5 Topics President Obama Won't Dare Address Thursday When Discussing Drones


This Thursday, President Obama will speak at National Defense University in Washington D.C. to address the use of predator drones for extrajudicial killings and other counterterrorism practices, including efforts to close Guantanamo Bay. Obama's speech is intended to fulfill his State of the Union promise of becoming more "transparent."

According to a White House official, President Obama intended to deliver this speech earlier this month, but a series of distracting events set it back. Those events include the hunger strikes at Guantanamo Bay and the subpoena of Associated Press journalists' phone records. According to the official, "[Obama] will review the state of the threats we face, particularly as al Qaeda's core has weakened but new dangers have emerged."

Here’s a list of topics President Obama should address (but probably won’t):

1. Pakistan's Highest Court Ruled Drone Strikes Are "Illegal" and "Inhumane"

On May 9, "Peshawar High Court Chief Justice Dost Muhammad Khan ruled that U.S. drone strikes on Pakistani territory are illegal, inhumane and a violation of the United Nations charter on human rights." The Obama administration classifies any military-aged male living in the strike zone as a military threat.
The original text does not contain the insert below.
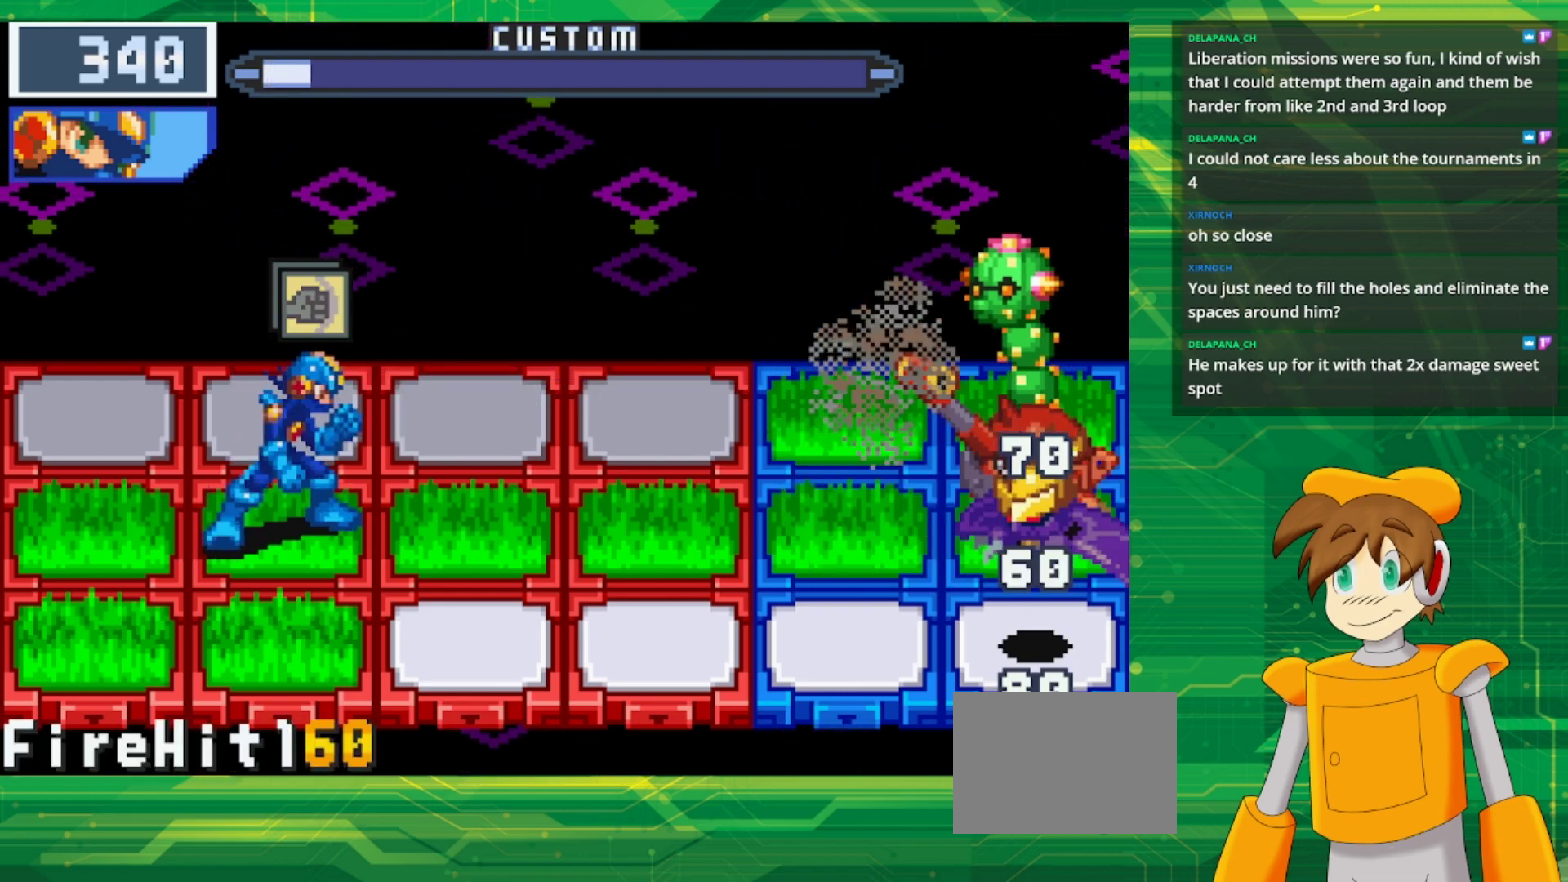
{"buttons": [], "events": [[150, "DPAD_RIGHT", "up"], [333, "A", "down"], [483, "A", "up"]]}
2. Obama's Secret Kill List Includes U.S. Citizens

The official kill list is called a "disposition matrix" and contains names of terrorism suspects and mapping plans for the "disposition" of these threats. Some on this list have included American citizens Anwar al-Awlaki and his 16-year-old son. The outrage on this issue comes as those American citizens weren't guaranteed their constitutional rights of due process. This was a point addressed in Senator Rand Paul's (R-Ky.) epic 13-hour filibuster.

3. "Targeted" Killings Aren't Accurate

"The Bureau estimates that 411-884 civilians are among 2,536-3,577 people reportedly killed in CIA drone strikes in Pakistan, based on its two-year analysis of news reports, court documents, field investigations and other sources." I will not tolerate collateral damage as a reasonable side-effect of drone strikes.
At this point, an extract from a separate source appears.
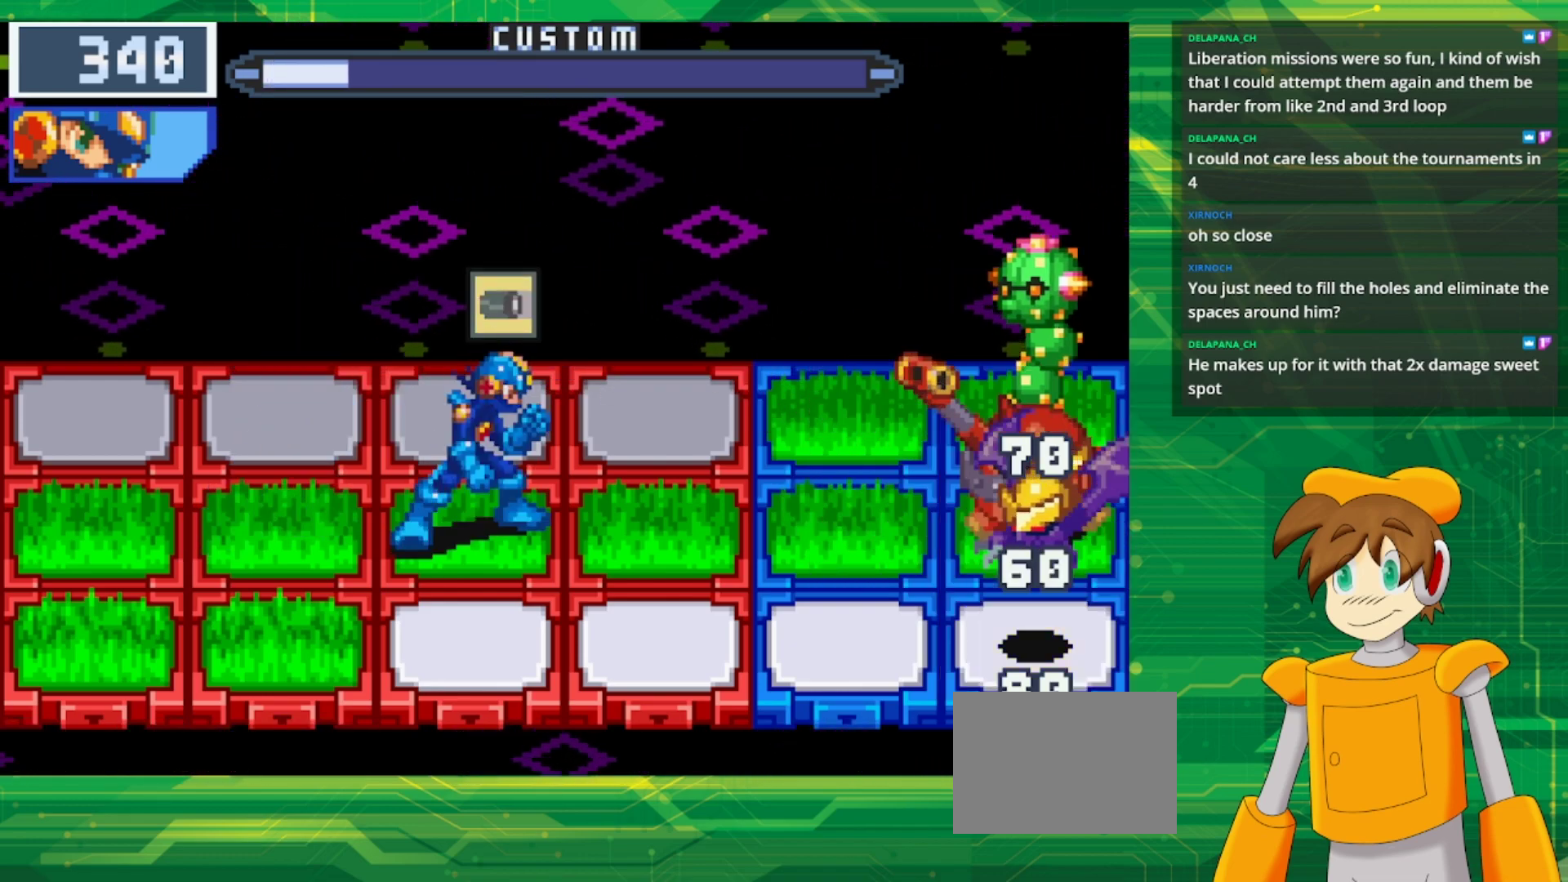
{"buttons": [], "events": []}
4. Drone Strikes Are Brewing Resentment and "Blowback"

According to the data collected from the Stanford/NYU report, blowback (or increased radicalism as a result of haphazard foreign policy moves) is an unintended consequence of drone strikes in Pakistan.

5. Extrajudicial Killings Are Unconstitutional and Are Being Used to Side-Step Closing Gitmo

As a presidential candidate in 2007, President Obama promised to restore proper judicial and legislative oversight to counterterrorism. He criticized the Bush administration's approach to fighting terrorism through the use of torture and by denying basic legal rights to prisoners in Guantanamo. Rather than closing Guantanamo — President Obama has placed blame on the GOP for their non-cooperation on this issue. He has insisted on doubling down on the drone program and extrajudicial killings, rather than bringing these individuals to justice by allowing due process — a concept as old as the Magna Carta. The hunger strikes are a strategic move by detainees to shed light on the Obama administration's failures toprovide a trial.

When the Obama administration official announced the upcoming speech, he acknowledged the hunger strikes as a "distracting event" that has prolonged the president's ability to draw attention to counterterrorism practices. Let's see if the president decides to acknowledge all the damage his predator drone policies have created in addition to why detainees are refusing to eat in Guantanamo Bay — and whether he plans to actually follow through on his promises since 2007 to close the facility. We should also recognize that no matter which party occupies the White House, extrajudicial killings should not be tolerated.